Quelques aspects du vertige mondial/12
UNE DEMI-DOUZAINE
DE
PETITES CONSTATATIONS
I
Presque toujours, ceux que nous appelons improprement « mal élevés » sont des êtres qui ont reçu au contraire une éducation plus que suffisante, mais qui y sont restés foncièrement réfractaires. Dieu merci, on trouve, comme compensation, de braves gens si « bien élevés » parmi ceux qui n’ont pas été élevés du tout !…
II
Dans le peuple, et surtout dans celui des campagnes et des bords de la mer, la vraie goujaterie n’existe pour ainsi dire pas ; tout au plus commence-t-elle chez les ouvriers des villes. Non, c’est chez les gens dits « du monde » qu’il faut la chercher ; oh ! là, quand par hasard on la rencontre, elle est complète. Et ce sont les fils d’enrichis qui en détiennent le record.
III
Le cochon n’est devenu sale que par suite de ses fréquentations avec l’homme. À l’état sauvage, c’est un animal très propre.
IV
Les gens très laids, comment ne pas sympathiser avec eux, s’ils le savent, s’ils en souffrent, et s’ils s’efforcent d’être le moins possible désagréables à voir. Mais il est des laideurs satisfaites, étalées, agressives, qui sont plus exécrables que des vices.
V
On rencontre souvent des têtes humaines marquées au sceau d’une si incurable bestialité, que l’on n’arrive pas à admettre la présence là-dedans d’une âme tant soit peu capable de revivre après la mort terrestre. Non, cela s’en ira pourrir dans quelque cimetière, sans plus.

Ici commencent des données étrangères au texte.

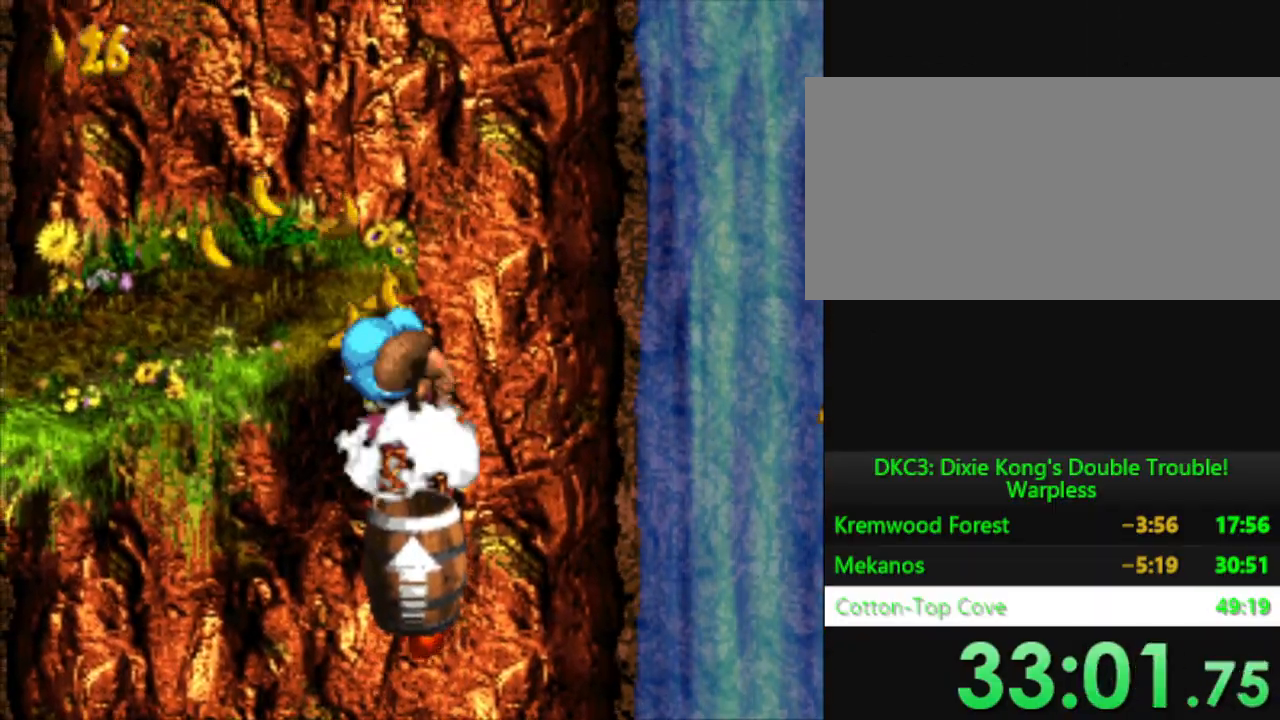
Gameplay with a controller (Nintendo layout); each line is a JSON object with the inputs held at the frame after it. "events" lists button and stick changes between this image and that frame as [ms after this image, input, new state], when the widget could be followed in between. Not read: L3 R3.
{"buttons": ["Y", "DPAD_LEFT"], "events": []}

En revanche, au fond des yeux de certains animaux supérieurs, chiens, chats ou singes, on voit passer parfois, aux heures d’agonie ou seulement d’angoisse, d’inoubliables expressions de tendresse, de prière, et comme d’anxieuses interrogations sur la vie et sur la mort. Alors il semble révoltant et inadmissible que toute cette flamme intérieure soit condamnée à s’éteindre pour jamais dans la poussière.
VI
Pour ne pas faire de peine aux humbles, pour ne pas blesser les petits, il y a un certain tact qui vient du cœur et que les êtres les moins cultivés possèdent souvent par nature, mais que, par contre, l’éducation ne saurait donner, même aux gens les plus affinés du monde.